Dataset:
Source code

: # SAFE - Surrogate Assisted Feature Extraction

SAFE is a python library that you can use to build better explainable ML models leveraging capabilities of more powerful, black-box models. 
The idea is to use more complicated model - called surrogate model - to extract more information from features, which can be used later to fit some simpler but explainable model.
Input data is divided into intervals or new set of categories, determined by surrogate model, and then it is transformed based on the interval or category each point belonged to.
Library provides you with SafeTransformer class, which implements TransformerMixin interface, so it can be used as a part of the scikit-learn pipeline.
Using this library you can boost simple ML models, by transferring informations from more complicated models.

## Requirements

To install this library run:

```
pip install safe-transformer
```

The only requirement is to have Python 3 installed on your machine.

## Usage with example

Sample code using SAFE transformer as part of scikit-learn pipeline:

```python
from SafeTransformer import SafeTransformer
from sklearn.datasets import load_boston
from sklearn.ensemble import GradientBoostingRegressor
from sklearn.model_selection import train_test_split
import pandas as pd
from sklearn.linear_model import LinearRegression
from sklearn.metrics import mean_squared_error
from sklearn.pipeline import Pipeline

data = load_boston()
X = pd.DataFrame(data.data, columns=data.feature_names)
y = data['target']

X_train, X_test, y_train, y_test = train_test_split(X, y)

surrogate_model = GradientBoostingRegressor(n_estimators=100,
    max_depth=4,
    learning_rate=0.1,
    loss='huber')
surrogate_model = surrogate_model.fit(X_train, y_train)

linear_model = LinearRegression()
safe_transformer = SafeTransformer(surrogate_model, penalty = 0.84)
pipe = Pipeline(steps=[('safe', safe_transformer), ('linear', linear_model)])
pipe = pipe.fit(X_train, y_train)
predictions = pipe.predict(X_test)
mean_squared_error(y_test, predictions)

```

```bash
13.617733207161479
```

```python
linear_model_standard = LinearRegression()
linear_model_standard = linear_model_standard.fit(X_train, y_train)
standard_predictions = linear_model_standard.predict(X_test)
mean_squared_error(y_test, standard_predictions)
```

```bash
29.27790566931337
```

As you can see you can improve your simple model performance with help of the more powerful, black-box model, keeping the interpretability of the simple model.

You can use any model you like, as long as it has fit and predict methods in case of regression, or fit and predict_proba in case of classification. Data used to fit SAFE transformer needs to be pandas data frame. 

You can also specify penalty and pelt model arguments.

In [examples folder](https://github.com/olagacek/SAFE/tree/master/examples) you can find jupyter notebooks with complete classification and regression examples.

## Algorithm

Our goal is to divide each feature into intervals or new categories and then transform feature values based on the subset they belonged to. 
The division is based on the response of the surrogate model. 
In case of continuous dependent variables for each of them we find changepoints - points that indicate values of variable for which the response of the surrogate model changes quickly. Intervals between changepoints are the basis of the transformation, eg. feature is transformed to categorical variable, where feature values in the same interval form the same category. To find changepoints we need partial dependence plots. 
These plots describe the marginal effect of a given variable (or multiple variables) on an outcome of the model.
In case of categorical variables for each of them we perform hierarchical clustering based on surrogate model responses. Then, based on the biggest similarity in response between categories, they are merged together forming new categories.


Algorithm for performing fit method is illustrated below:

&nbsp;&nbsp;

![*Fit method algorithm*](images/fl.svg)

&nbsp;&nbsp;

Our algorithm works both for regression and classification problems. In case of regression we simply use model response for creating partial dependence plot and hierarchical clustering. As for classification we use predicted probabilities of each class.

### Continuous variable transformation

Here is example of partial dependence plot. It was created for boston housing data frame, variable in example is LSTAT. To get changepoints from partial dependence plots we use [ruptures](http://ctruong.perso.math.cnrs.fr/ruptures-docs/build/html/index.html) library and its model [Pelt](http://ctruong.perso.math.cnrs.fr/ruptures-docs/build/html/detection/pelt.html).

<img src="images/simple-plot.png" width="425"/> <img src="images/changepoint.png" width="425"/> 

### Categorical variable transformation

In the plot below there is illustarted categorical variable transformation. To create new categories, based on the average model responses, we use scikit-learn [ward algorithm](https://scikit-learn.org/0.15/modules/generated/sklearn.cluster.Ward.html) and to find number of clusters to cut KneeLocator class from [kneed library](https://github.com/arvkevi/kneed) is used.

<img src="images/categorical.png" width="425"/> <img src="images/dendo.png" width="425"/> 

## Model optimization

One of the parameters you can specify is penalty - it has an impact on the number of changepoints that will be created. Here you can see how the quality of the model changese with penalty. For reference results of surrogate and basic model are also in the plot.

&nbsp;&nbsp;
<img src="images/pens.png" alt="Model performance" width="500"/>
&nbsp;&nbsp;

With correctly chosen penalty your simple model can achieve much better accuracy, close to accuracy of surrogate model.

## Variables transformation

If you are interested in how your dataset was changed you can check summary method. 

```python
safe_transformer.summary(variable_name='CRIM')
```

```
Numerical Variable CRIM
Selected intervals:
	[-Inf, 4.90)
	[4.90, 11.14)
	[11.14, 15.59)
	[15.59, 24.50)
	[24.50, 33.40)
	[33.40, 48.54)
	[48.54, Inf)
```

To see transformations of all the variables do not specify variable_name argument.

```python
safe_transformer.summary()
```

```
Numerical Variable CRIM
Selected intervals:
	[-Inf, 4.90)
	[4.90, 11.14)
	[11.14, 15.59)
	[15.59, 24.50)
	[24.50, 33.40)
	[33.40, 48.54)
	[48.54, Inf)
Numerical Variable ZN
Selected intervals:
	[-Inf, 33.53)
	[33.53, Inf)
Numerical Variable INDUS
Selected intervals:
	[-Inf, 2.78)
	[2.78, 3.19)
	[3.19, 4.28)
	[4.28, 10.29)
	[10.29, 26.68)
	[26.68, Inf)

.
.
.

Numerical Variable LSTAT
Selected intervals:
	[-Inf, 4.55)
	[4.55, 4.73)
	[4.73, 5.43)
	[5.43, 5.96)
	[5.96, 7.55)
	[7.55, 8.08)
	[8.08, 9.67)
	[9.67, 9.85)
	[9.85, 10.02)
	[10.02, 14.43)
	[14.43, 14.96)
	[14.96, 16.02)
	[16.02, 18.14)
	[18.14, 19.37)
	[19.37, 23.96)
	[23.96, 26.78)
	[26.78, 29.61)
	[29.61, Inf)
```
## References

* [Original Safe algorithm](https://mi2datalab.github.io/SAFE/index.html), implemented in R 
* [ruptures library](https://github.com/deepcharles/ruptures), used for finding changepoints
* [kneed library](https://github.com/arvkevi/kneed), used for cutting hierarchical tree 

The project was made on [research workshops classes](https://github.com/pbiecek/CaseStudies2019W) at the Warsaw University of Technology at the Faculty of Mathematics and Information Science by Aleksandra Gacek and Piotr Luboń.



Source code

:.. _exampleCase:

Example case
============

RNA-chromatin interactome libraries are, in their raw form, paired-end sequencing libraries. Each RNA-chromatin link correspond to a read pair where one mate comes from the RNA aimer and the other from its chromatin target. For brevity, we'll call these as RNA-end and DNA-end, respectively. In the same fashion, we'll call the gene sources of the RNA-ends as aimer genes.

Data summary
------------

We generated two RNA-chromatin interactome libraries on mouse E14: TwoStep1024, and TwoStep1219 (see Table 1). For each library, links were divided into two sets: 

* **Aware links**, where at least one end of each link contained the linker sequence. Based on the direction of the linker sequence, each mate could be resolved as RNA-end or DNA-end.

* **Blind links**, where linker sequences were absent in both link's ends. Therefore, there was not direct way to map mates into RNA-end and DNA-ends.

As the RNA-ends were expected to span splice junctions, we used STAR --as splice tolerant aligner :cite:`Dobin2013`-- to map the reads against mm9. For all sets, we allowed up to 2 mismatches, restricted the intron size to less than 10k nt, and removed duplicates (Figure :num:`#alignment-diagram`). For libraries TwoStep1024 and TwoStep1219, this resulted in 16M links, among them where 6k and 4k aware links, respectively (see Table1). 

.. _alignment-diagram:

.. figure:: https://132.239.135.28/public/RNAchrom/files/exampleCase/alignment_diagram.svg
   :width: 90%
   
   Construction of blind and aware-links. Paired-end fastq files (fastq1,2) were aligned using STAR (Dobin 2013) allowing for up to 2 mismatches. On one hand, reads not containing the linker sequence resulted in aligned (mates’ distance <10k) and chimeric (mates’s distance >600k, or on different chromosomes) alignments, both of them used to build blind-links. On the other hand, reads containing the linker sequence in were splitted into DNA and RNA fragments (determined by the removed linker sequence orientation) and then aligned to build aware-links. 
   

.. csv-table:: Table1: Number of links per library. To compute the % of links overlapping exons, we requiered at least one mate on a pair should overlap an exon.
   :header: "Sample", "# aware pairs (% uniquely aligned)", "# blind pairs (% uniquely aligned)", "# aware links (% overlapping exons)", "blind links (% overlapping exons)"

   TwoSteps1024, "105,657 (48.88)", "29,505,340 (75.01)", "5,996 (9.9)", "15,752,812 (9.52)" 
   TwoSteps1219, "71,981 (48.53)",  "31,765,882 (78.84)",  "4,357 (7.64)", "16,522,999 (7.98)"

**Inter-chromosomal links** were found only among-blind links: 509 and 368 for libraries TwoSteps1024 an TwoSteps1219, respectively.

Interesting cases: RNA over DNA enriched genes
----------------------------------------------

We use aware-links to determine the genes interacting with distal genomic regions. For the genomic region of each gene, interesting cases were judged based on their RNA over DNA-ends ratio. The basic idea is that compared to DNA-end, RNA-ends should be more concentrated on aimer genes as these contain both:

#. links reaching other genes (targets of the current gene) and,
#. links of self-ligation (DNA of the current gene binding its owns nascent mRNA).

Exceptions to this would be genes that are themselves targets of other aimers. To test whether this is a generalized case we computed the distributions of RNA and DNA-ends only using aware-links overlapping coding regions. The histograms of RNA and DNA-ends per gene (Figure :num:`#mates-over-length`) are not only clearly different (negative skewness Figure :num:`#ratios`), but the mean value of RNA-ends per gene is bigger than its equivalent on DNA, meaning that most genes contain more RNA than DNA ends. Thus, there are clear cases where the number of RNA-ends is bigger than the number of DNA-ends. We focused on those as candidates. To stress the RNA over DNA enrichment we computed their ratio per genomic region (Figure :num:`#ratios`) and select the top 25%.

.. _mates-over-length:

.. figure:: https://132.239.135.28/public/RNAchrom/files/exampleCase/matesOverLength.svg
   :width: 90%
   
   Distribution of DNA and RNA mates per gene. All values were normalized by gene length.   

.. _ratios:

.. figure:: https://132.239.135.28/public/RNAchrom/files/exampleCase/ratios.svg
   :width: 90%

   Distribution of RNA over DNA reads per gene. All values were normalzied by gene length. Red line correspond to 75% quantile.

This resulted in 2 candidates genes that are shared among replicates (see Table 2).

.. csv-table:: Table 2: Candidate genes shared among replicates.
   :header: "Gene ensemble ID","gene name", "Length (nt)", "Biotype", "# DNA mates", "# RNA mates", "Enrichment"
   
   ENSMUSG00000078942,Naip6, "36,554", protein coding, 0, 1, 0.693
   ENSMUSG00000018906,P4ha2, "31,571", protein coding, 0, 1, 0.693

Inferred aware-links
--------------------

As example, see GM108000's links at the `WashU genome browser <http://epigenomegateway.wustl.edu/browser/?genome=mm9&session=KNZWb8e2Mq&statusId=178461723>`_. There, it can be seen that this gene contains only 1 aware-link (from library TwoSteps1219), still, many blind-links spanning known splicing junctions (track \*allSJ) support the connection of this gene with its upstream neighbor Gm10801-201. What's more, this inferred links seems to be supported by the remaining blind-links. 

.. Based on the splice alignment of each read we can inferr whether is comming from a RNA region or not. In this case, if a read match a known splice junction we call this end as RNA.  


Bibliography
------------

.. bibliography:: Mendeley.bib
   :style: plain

Exercise brief: Output the listing above word for word, from the opening line through the line that contains "SAFE is a python", and leave out everything after it.

Solution for this problem:
Source code

: # SAFE - Surrogate Assisted Feature Extraction

SAFE is a python library that you can use to build better explainable ML models leveraging capabilities of more powerful, black-box models. 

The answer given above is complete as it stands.